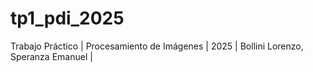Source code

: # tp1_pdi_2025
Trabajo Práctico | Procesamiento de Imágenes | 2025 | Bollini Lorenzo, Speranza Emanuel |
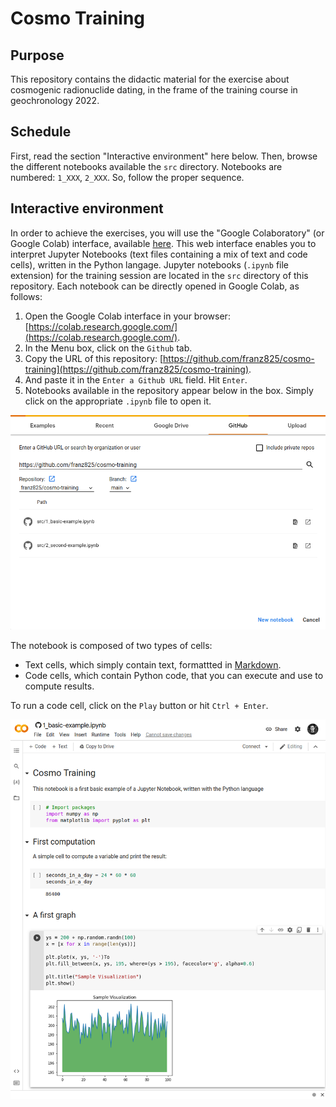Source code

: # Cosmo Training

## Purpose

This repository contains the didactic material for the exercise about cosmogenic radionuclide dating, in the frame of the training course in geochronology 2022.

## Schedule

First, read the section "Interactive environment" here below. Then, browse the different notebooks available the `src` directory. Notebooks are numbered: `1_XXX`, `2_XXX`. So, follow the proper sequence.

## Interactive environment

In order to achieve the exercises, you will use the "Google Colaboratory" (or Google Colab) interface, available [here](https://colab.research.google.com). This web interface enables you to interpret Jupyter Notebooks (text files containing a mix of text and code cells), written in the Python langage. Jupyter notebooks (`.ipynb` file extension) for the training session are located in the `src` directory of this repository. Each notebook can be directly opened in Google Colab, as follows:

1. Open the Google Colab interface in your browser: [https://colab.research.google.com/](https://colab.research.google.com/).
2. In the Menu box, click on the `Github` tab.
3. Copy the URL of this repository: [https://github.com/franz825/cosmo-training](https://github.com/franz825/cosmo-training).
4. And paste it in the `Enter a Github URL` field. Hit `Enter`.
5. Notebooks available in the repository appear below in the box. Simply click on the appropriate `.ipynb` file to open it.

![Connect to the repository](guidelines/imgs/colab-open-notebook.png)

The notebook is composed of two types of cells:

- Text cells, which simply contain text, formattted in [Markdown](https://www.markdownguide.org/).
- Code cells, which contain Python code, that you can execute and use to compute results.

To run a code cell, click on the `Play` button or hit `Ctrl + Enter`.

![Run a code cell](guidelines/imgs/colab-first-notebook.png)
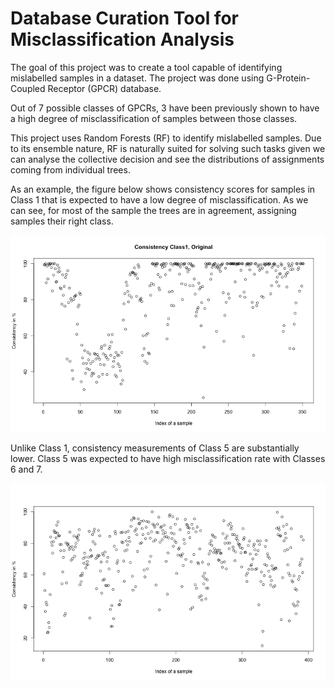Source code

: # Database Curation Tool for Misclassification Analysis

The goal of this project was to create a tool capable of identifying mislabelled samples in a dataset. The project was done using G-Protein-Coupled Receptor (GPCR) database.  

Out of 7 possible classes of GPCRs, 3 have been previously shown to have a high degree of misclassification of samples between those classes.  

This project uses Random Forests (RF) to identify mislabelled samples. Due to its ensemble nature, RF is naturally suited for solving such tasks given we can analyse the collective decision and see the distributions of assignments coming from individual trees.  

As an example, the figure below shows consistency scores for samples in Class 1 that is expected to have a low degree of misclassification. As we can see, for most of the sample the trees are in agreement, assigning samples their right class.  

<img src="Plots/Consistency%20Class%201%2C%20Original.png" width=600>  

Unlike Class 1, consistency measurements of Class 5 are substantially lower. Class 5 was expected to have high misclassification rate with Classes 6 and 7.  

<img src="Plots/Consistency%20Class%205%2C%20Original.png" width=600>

THE TASK =
Only the lines above from the one with "- Code cells, which" to the one with "Unlike Class 1, consistency" should be printed, both included and exactly as written; no picture belongs in the copy.

EXPECTED ANSWER =
- Code cells, which contain Python code, that you can execute and use to compute results.

To run a code cell, click on the `Play` button or hit `Ctrl + Enter`.

![Run a code cell](guidelines/imgs/colab-first-notebook.png)
Source code

: # Database Curation Tool for Misclassification Analysis

The goal of this project was to create a tool capable of identifying mislabelled samples in a dataset. The project was done using G-Protein-Coupled Receptor (GPCR) database.  

Out of 7 possible classes of GPCRs, 3 have been previously shown to have a high degree of misclassification of samples between those classes.  

This project uses Random Forests (RF) to identify mislabelled samples. Due to its ensemble nature, RF is naturally suited for solving such tasks given we can analyse the collective decision and see the distributions of assignments coming from individual trees.  

As an example, the figure below shows consistency scores for samples in Class 1 that is expected to have a low degree of misclassification. As we can see, for most of the sample the trees are in agreement, assigning samples their right class.  

<img src="Plots/Consistency%20Class%201%2C%20Original.png" width=600>  

Unlike Class 1, consistency measurements of Class 5 are substantially lower. Class 5 was expected to have high misclassification rate with Classes 6 and 7.  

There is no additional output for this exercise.